LHS Inspiration
LHS Students’ Pilgrimage to Rome is a “Glimpse of Heaven”
For participants of the Lourdes High School’s pilgrimage to Rome, the journey began before they even boarded a plane. Ten days before departing for Rome, three students, along with LHS teachers Michelle Weedman and Martine Haglund, attended a Latin Mass presided over by Bishop Quinn at St. Bridget’s parish in Stewartville. Jacob Nordman, Victoria Smith and Jenny Vondrashek presented the Bishop with a pilgrimage T-shirt, and he asked them to keep him updated on all their experiences.
“The idea was to present the school with a different kind of trip,” said Martine Haglund. Haglund remembers wishing the school could offer an experience that meshed with the Catholic identity and vision of Lourdes instead of just another trip as tourists. Michelle Weedman soon joined in the vision and invited Fr. Maher to guide the group spiritually. Fr. Maher, an associate professor at Gonzaga University, “understood the idea of a pilgrimage from the get-go,” Weedman said. Lourdes Principal Tom Donlon also took part in the trip.
As word spread around the school about the upcoming trip to Rome, more and more students professed an interest in the pilgrimage. Although most were Latin students, anyone who wanted to participate was welcomed. There were no applications because Haglund and Weedman did not want to select certain students over others. “Only the Holy Spirit could have pulled this group together,” Weedman said about the group’s cohesion. Senior Jacob Nordman agreed. “We ended up getting a great mix (of people),” he said.
During the pilgrimage, the participants, 17 LHS students and four adults, were anything but tourists. They learned to navigate several forms of public transportation, shopped at the local market for groceries and cooked and ate all their meals together. “It was really a pilgrimage in that way,” Weedman said. “You really had to become a community.” However, the group became even more than that. “We were like a family over there,” senior Milly Sauber said.
One of the most influential accomplishments for the pilgrims was completing the Traditional Pilgrims’ Way of over three hours of walking to St. Peter’s Basilica. The streets were lined with statues of angels and saints “to carry you forward,” said 2011 LHS graduate Joey Kromrey. Centuries ago, thousands of travelers walked these same streets as their pilgrimages from all over Europe converged on the road to St. Peter’s, Kromrey explained. Besides this moving experience, the group visited several other sites in Rome, took part in a Papal audience and even expanded their pilgrimage to Assisi and the Mediterranean.

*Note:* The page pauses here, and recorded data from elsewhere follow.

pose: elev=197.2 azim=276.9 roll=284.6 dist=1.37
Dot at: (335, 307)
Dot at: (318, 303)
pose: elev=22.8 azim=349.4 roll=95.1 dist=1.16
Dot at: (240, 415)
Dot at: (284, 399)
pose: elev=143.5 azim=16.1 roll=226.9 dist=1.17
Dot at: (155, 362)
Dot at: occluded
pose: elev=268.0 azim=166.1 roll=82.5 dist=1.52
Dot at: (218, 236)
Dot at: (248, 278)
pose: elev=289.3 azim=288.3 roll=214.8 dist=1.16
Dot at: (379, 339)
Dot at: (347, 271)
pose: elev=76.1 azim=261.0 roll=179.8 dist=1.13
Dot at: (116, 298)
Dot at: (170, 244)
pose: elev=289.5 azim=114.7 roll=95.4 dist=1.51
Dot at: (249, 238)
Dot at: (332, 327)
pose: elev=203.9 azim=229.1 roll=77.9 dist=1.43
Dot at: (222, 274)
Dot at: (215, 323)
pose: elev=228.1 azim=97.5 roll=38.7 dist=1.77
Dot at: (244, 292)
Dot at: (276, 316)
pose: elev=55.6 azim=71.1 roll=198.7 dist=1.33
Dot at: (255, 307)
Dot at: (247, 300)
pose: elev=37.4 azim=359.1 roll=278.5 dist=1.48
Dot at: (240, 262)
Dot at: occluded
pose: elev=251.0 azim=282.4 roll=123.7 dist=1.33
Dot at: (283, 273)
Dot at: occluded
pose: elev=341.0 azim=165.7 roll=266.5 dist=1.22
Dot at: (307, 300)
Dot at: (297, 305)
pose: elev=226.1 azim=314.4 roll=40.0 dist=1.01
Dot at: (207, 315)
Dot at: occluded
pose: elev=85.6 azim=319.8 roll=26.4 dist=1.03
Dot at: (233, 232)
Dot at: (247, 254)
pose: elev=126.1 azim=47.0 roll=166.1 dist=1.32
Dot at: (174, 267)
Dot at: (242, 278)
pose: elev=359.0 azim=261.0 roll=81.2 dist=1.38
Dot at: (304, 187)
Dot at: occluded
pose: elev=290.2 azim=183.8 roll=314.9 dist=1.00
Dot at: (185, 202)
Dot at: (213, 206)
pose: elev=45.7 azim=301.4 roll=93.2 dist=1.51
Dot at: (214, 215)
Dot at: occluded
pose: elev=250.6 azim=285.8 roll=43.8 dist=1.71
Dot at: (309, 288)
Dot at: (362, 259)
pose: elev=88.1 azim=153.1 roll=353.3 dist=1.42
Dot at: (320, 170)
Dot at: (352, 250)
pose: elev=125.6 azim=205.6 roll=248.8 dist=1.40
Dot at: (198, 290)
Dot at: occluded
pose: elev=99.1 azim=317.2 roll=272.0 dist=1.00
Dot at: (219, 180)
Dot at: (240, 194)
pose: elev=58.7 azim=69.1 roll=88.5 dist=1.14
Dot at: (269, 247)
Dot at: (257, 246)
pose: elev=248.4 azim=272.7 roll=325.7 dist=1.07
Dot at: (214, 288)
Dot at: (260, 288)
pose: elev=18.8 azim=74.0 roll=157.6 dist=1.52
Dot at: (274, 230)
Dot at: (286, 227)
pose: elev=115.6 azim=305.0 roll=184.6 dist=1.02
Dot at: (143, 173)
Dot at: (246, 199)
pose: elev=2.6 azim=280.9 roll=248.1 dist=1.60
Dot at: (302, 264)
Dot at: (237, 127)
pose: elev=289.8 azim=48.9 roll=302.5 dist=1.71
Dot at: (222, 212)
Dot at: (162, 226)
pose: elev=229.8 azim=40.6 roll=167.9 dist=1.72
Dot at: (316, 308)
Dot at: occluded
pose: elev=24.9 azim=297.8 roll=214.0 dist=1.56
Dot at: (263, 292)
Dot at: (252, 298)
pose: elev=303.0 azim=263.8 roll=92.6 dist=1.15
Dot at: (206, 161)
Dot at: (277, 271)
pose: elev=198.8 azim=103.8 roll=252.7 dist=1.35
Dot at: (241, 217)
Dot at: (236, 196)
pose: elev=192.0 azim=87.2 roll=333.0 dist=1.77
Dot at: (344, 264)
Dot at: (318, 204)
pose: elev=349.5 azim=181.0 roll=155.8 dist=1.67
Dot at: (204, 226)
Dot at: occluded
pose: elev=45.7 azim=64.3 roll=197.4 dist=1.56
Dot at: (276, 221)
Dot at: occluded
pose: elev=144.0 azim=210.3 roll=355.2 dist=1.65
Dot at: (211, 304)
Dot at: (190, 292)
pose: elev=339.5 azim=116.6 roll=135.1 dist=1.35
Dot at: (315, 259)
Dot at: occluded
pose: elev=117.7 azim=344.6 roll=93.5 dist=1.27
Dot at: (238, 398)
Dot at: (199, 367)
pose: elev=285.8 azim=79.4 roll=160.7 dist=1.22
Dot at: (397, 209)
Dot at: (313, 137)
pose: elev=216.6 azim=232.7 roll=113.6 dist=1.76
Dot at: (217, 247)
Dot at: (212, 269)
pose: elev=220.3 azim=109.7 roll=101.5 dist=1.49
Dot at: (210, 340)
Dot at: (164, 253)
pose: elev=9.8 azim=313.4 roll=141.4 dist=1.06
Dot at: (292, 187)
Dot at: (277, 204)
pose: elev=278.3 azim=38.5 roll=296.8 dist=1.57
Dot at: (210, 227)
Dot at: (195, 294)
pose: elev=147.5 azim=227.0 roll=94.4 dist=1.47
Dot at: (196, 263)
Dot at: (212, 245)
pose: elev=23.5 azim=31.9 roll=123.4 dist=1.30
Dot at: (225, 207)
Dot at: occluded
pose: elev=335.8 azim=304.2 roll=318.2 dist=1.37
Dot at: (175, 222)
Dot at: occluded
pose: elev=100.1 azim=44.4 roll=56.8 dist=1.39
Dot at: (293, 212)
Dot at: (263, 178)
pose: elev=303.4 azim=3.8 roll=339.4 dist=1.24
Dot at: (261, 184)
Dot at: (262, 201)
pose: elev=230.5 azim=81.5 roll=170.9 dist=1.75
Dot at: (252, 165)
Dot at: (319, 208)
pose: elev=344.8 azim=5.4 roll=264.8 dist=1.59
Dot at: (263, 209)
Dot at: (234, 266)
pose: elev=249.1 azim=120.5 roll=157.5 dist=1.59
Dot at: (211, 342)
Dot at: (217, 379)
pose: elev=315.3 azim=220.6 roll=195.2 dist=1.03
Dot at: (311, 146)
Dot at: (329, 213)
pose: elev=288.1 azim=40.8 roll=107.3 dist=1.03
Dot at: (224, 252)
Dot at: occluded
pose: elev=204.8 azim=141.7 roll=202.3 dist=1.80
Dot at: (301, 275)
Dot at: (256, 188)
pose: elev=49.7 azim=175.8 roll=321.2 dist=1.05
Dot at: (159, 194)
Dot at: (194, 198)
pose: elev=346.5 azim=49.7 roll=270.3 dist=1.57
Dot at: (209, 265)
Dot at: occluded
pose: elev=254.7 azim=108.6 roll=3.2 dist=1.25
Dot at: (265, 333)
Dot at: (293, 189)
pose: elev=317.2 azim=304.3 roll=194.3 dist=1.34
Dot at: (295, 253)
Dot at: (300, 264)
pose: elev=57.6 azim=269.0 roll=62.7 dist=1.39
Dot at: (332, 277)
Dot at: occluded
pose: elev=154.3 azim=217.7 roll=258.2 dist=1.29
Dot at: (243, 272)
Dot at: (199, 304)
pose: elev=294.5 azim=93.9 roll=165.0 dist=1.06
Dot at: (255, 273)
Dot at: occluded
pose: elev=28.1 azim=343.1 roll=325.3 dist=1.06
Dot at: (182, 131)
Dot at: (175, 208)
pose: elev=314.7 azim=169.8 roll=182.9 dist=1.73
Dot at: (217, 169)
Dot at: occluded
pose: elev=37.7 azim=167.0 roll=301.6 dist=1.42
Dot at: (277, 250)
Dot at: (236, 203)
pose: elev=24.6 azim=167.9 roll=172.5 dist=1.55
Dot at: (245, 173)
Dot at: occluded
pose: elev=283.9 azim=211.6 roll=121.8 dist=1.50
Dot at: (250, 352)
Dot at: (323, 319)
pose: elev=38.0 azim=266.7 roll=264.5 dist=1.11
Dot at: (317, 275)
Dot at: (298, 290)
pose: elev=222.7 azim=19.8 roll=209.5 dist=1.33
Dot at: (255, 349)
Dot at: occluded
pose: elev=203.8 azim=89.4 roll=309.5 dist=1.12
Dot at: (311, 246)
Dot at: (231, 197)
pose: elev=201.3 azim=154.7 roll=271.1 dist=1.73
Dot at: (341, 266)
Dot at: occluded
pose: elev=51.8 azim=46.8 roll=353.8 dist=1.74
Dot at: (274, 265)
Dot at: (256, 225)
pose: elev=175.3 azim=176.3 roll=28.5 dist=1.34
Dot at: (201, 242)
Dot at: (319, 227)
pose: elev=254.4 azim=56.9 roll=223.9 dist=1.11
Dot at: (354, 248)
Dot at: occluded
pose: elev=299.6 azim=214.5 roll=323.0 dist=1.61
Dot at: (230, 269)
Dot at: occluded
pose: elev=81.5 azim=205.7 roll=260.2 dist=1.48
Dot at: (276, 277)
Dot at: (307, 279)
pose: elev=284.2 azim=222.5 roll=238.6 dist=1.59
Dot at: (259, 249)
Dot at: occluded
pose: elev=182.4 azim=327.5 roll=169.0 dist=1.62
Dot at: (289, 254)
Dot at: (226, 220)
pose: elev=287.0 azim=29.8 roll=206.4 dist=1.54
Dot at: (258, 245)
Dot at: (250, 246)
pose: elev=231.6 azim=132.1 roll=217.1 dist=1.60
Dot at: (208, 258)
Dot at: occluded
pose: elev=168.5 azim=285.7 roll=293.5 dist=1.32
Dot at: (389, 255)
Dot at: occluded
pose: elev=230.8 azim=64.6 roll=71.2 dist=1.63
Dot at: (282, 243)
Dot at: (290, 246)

Even though the pilgrims were on the go, they took some time every day for group reflection. “We all met in the piazza,” sophomore Maggie Lacy said of the reflection sessions. “Sometimes we would have a group lecture or get into small groups and talk.” While each participant had different ways of describing what a pilgrimage meant to them, everyone agreed it was amazing to see the spiritual progression of the group from the beginning to the end of the trip. Haglund summed up the pilgrimage experience by saying, “Going to Rome gave me a glimpse of what Heaven is going to be.”